Rayan Abdul Baki
Disclaimer: Spoilers ahead.
In the era of faults in our stars, hetero-romantic rom-coms/dramas and movies where the guy always gets the girl for saving their life, or vice versa, have taken over. The LGBTQ community has little to look up to. Disney is yet to have a Disney princess who happens to marry a princess for a change. The artistic world has consistently neglected the inclusivity of LGBTQ+ individuals, despite the fact that the concept of having a same-sex partner in the Western world appears to have lost the taboo status it once carried. Art, in general, best communicates an idea. With more LGBTQ+-based art, more individuals will become accepting, and LGBTQ+ individuals (children, in particular) will be able to breathe a little better in this hate-filled environment. “In a Heartbeat”, a recent animated short displaying the struggles of a closeted child and finding happiness in the end, gave LGBTQ+ children a reason to be happier. Cue, “Call Me by Your Name.”
This film-adaptation of Andre Aciman’s novel of the same name, directed by Luca Guadagnino and written by James Ivory, shows the coming together of 17-year-old Italian Elio Perlman, played by Timothee Chalamet and Oliver, played by Armie Hammer.
In summary, Elio’s father, who is an academic and archeologist, brings American-Jewish graduate student, extroverted Oliver to assist him with academic writing. Elio, an introverted bookworm finds little in common with him, and spends his summer reading and dating his girlfriend. Oliver, who crushes on one the local girls, makes Elio a bit jealous, and they meet, beginning a romantic relationship. Despite Elio attempting to display heteronormativity and bragging about a sexual relationship with his girlfriend in front of Oliver, they eventually confess their love for each other. Fast-forward through the kisses and cute moments, the pair go on a break.
Elio longs to meet Oliver again, and they attempt to hide their sexual relationship from Elio’s girlfriend and everyone else. In bed, Oliver says, ‘call me by your name and I’ll call you by mine’. Eventually, Elio’s parents become suspicious of the duo’s courtship, and Oliver flees the town, leaving behind a heartbroken Elio. His father, much to the surprise of many, confesses he had a similar relationship when he was younger and tries to ask Elio to assimilate with the sadness, but to keep trying to find love. The movie ends with a heartbroken Elio receiving word that Oliver is engaged to be married.

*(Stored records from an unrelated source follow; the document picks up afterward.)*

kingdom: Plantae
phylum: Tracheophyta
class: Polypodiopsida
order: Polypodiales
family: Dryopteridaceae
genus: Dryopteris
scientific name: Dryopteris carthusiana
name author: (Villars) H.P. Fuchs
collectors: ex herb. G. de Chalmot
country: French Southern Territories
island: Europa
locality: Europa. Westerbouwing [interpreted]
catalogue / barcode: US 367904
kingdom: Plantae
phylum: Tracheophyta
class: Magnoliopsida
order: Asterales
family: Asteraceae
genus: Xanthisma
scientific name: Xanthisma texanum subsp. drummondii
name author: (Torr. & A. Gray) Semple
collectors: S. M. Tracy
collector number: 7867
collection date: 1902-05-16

The movie is a metaphor of the struggles of being closeted, but displays a form of hope that moved me in ways indescribable. Despite the sad ending, it is an educating one: one that shows that although the pair’s relationship was never meant to occur, hope exists, and that love will always come to those who deserve it most. Elio’s father almost gave his son a second chance, and this is why, after a lot of crying, I smiled. Oliver and Elio’s love will always last, in those who dare, to stay true to themselves, and love.